Listed entries section start

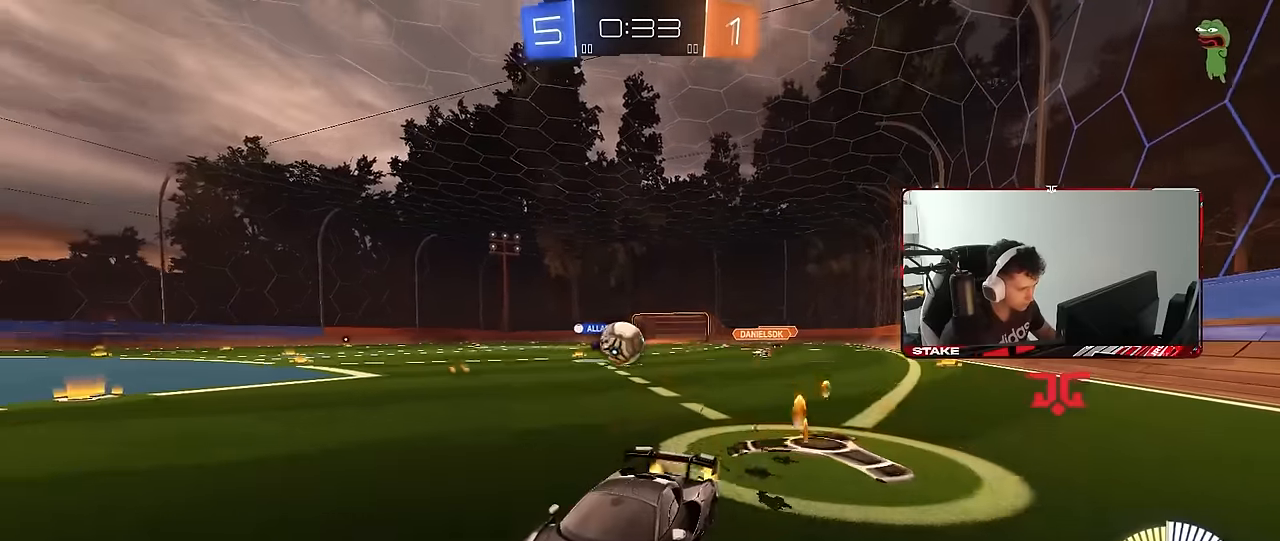
{"keys": ["d", "w"], "mouse": [], "mouse_move": "still", "events": [[433, "d", "down"]]}
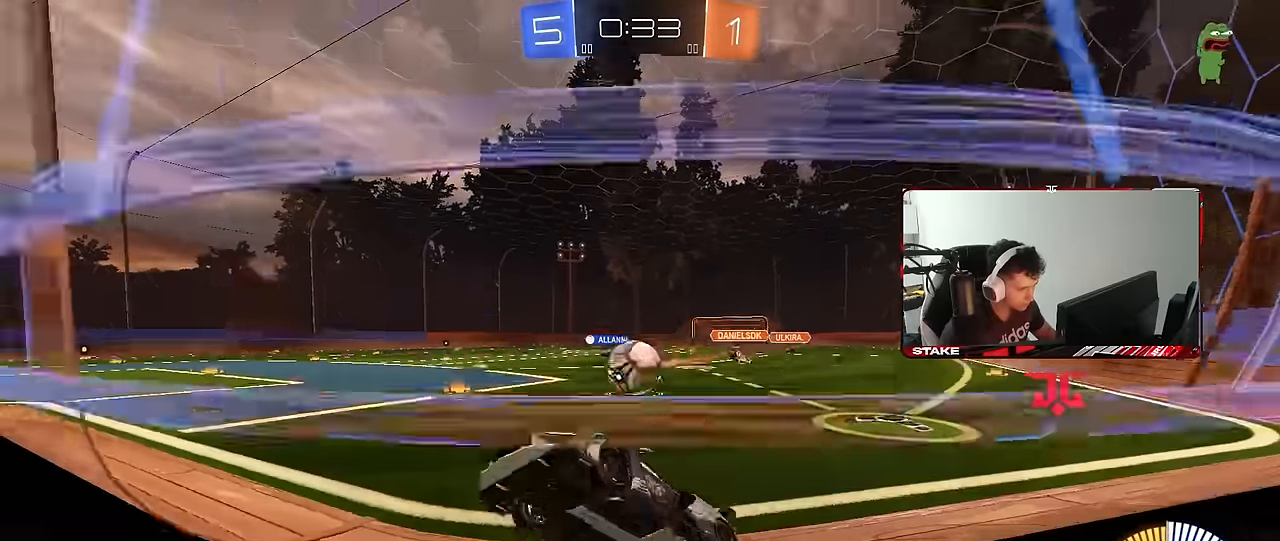
{"keys": ["d"], "mouse": [], "mouse_move": "still", "events": [[167, "shift", "down"], [300, "s", "down"], [300, "shift", "up"], [350, "w", "up"], [450, "s", "up"]]}
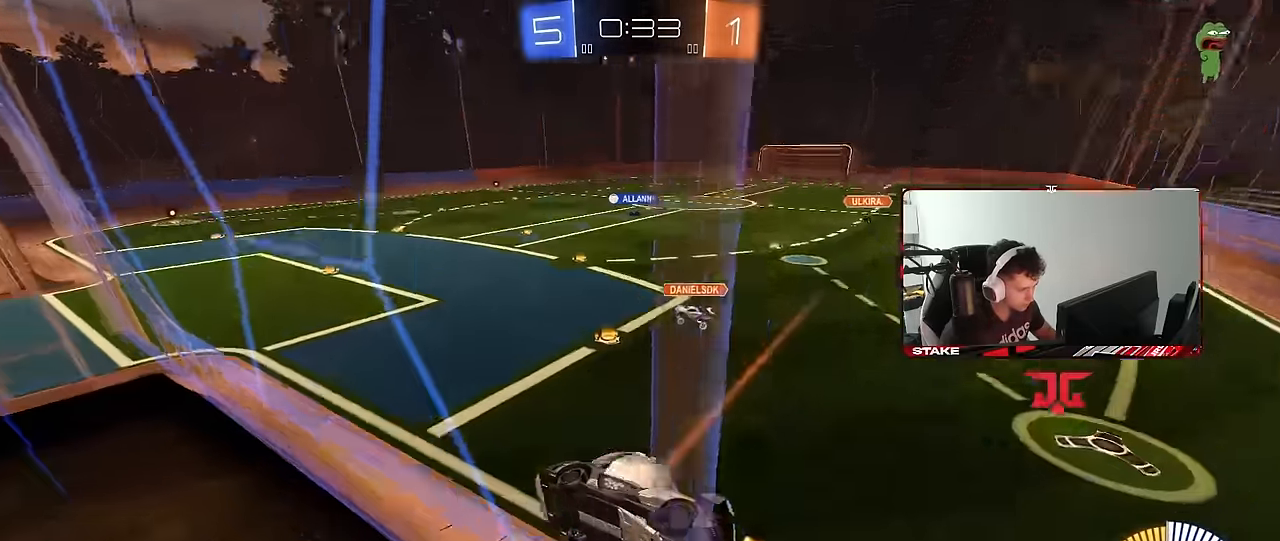
{"keys": ["d", "w"], "mouse": ["left"], "mouse_move": "still", "events": [[33, "d", "up"], [33, "w", "down"], [83, "d", "down"], [133, "mouse_left", "down"], [417, "mouse_left", "up"], [500, "mouse_left", "down"]]}
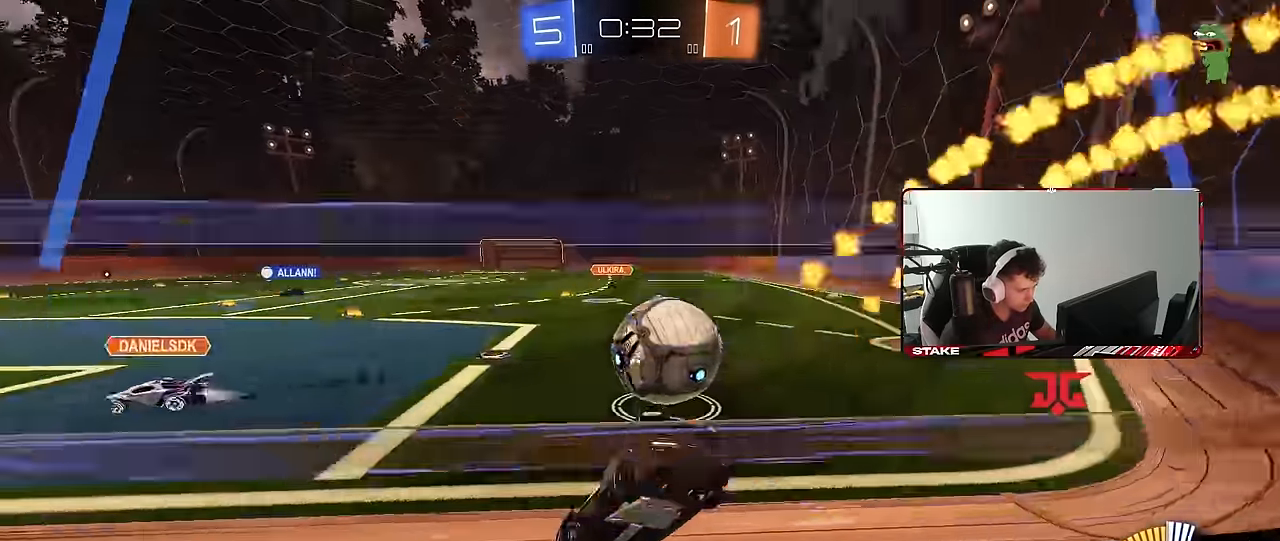
{"keys": ["w"], "mouse": [], "mouse_move": "still", "events": [[50, "d", "up"], [100, "a", "down"], [233, "a", "up"], [283, "d", "down"], [333, "mouse_left", "up"], [467, "d", "up"]]}
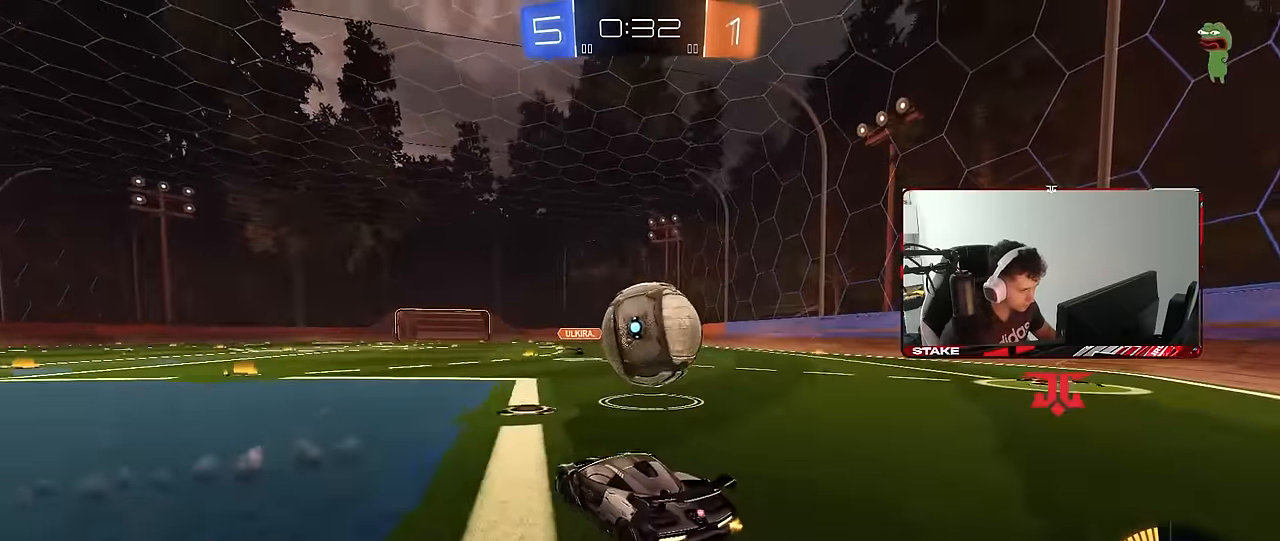
{"keys": ["d"], "mouse": ["left"], "mouse_move": "still", "events": [[117, "d", "down"], [117, "mouse_right", "down"], [117, "w", "up"], [217, "mouse_right", "up"], [250, "w", "down"], [300, "w", "up"], [483, "mouse_left", "down"]]}
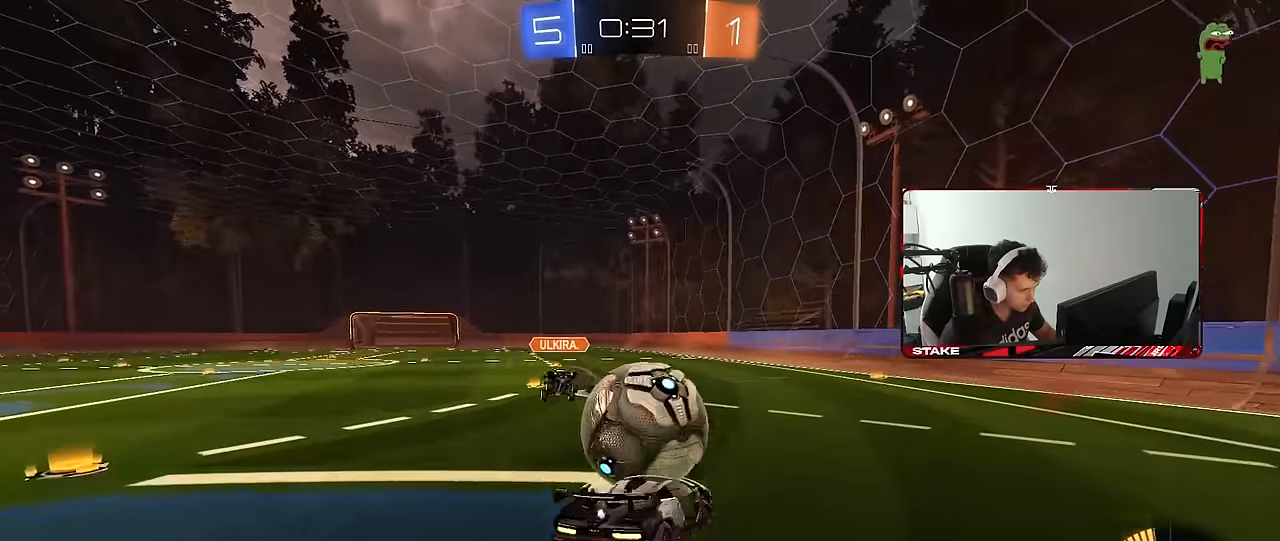
{"keys": ["d"], "mouse": [], "mouse_move": "still", "events": [[133, "w", "down"], [217, "mouse_left", "up"], [217, "w", "up"], [267, "d", "up"], [467, "d", "down"]]}
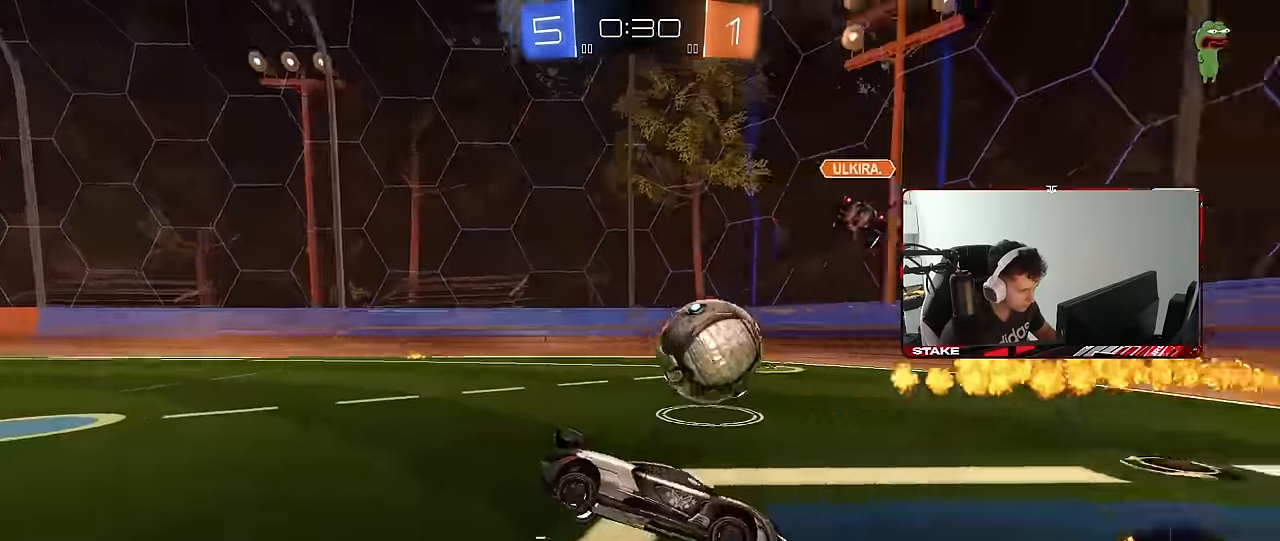
{"keys": ["a", "s"], "mouse": [], "mouse_move": "still", "events": [[100, "w", "down"], [150, "a", "down"], [150, "d", "up"], [150, "s", "down"], [150, "w", "up"]]}
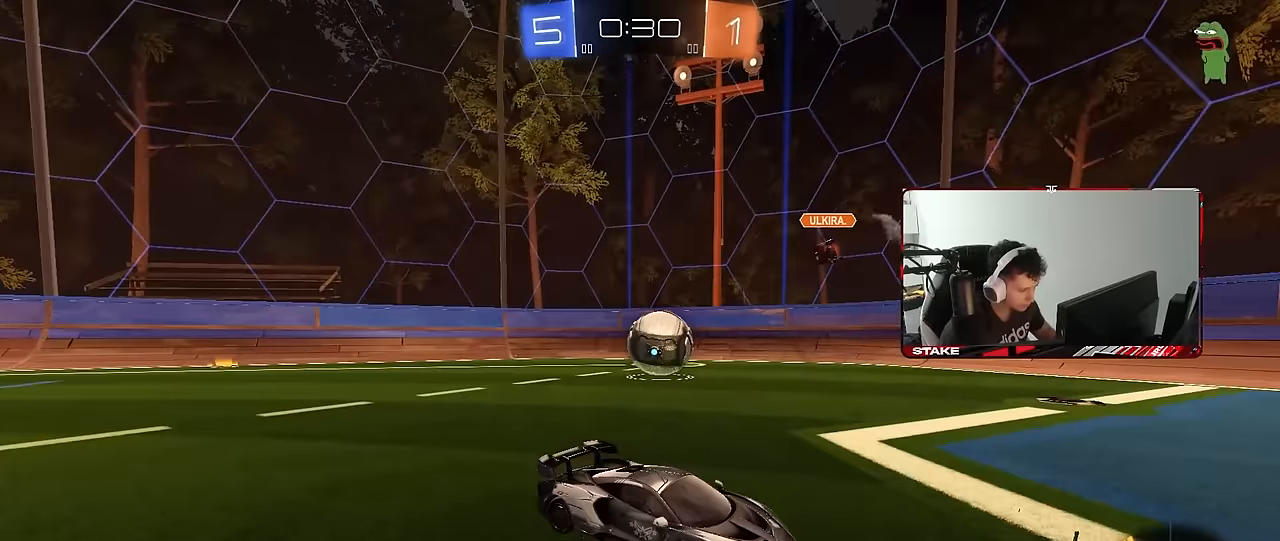
{"keys": ["s"], "mouse": ["right"], "mouse_move": "still", "events": [[450, "a", "up"], [450, "mouse_right", "down"]]}
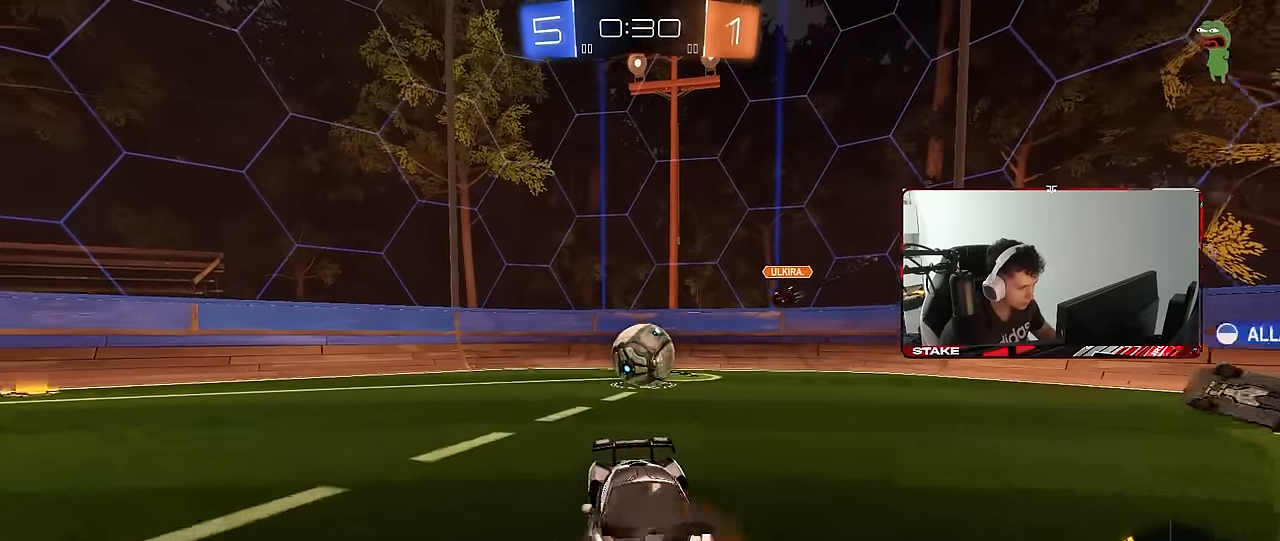
{"keys": ["d", "shift", "w"], "mouse": [], "mouse_move": "still", "events": [[33, "mouse_right", "up"], [83, "mouse_right", "down"], [183, "mouse_right", "up"], [216, "s", "up"], [266, "a", "down"], [366, "a", "up"], [366, "d", "down"], [416, "w", "down"], [500, "shift", "down"]]}
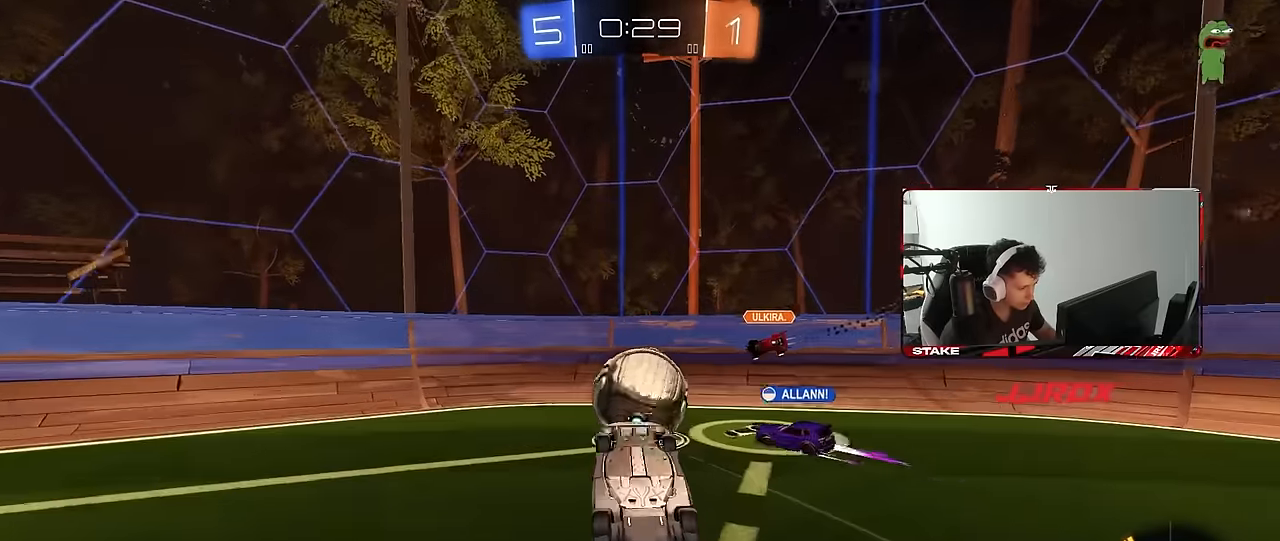
{"keys": ["d", "shift", "w"], "mouse": [], "mouse_move": "still", "events": [[333, "w", "up"], [466, "w", "down"]]}
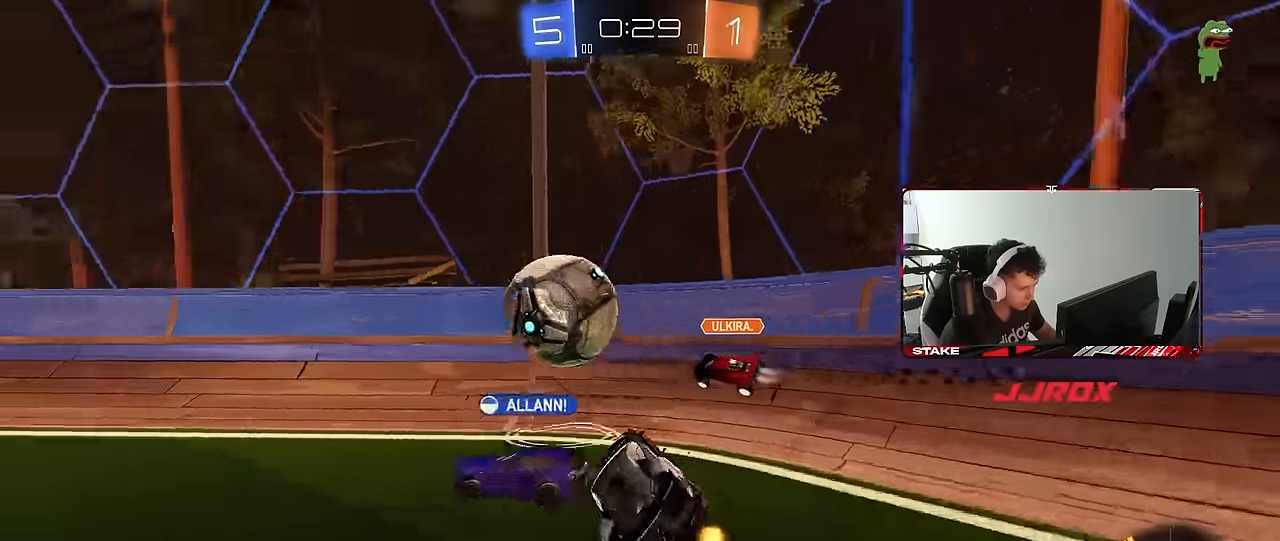
{"keys": ["a", "shift", "w"], "mouse": [], "mouse_move": "up", "events": [[66, "shift", "up"], [166, "a", "down"], [166, "d", "up"], [400, "shift", "down"]]}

Listed entries section end

Task to carry out — Return all of the data exactly as written, and drop the pictures.

Written solution —
{"keys": ["d", "w"], "mouse": [], "mouse_move": "still", "events": [[433, "d", "down"]]}
{"keys": ["d"], "mouse": [], "mouse_move": "still", "events": [[167, "shift", "down"], [300, "s", "down"], [300, "shift", "up"], [350, "w", "up"], [450, "s", "up"]]}
{"keys": ["d", "w"], "mouse": ["left"], "mouse_move": "still", "events": [[33, "d", "up"], [33, "w", "down"], [83, "d", "down"], [133, "mouse_left", "down"], [417, "mouse_left", "up"], [500, "mouse_left", "down"]]}
{"keys": ["w"], "mouse": [], "mouse_move": "still", "events": [[50, "d", "up"], [100, "a", "down"], [233, "a", "up"], [283, "d", "down"], [333, "mouse_left", "up"], [467, "d", "up"]]}
{"keys": ["d"], "mouse": ["left"], "mouse_move": "still", "events": [[117, "d", "down"], [117, "mouse_right", "down"], [117, "w", "up"], [217, "mouse_right", "up"], [250, "w", "down"], [300, "w", "up"], [483, "mouse_left", "down"]]}
{"keys": ["d"], "mouse": [], "mouse_move": "still", "events": [[133, "w", "down"], [217, "mouse_left", "up"], [217, "w", "up"], [267, "d", "up"], [467, "d", "down"]]}
{"keys": ["a", "s"], "mouse": [], "mouse_move": "still", "events": [[100, "w", "down"], [150, "a", "down"], [150, "d", "up"], [150, "s", "down"], [150, "w", "up"]]}
{"keys": ["s"], "mouse": ["right"], "mouse_move": "still", "events": [[450, "a", "up"], [450, "mouse_right", "down"]]}
{"keys": ["d", "shift", "w"], "mouse": [], "mouse_move": "still", "events": [[33, "mouse_right", "up"], [83, "mouse_right", "down"], [183, "mouse_right", "up"], [216, "s", "up"], [266, "a", "down"], [366, "a", "up"], [366, "d", "down"], [416, "w", "down"], [500, "shift", "down"]]}
{"keys": ["d", "shift", "w"], "mouse": [], "mouse_move": "still", "events": [[333, "w", "up"], [466, "w", "down"]]}
{"keys": ["a", "shift", "w"], "mouse": [], "mouse_move": "up", "events": [[66, "shift", "up"], [166, "a", "down"], [166, "d", "up"], [400, "shift", "down"]]}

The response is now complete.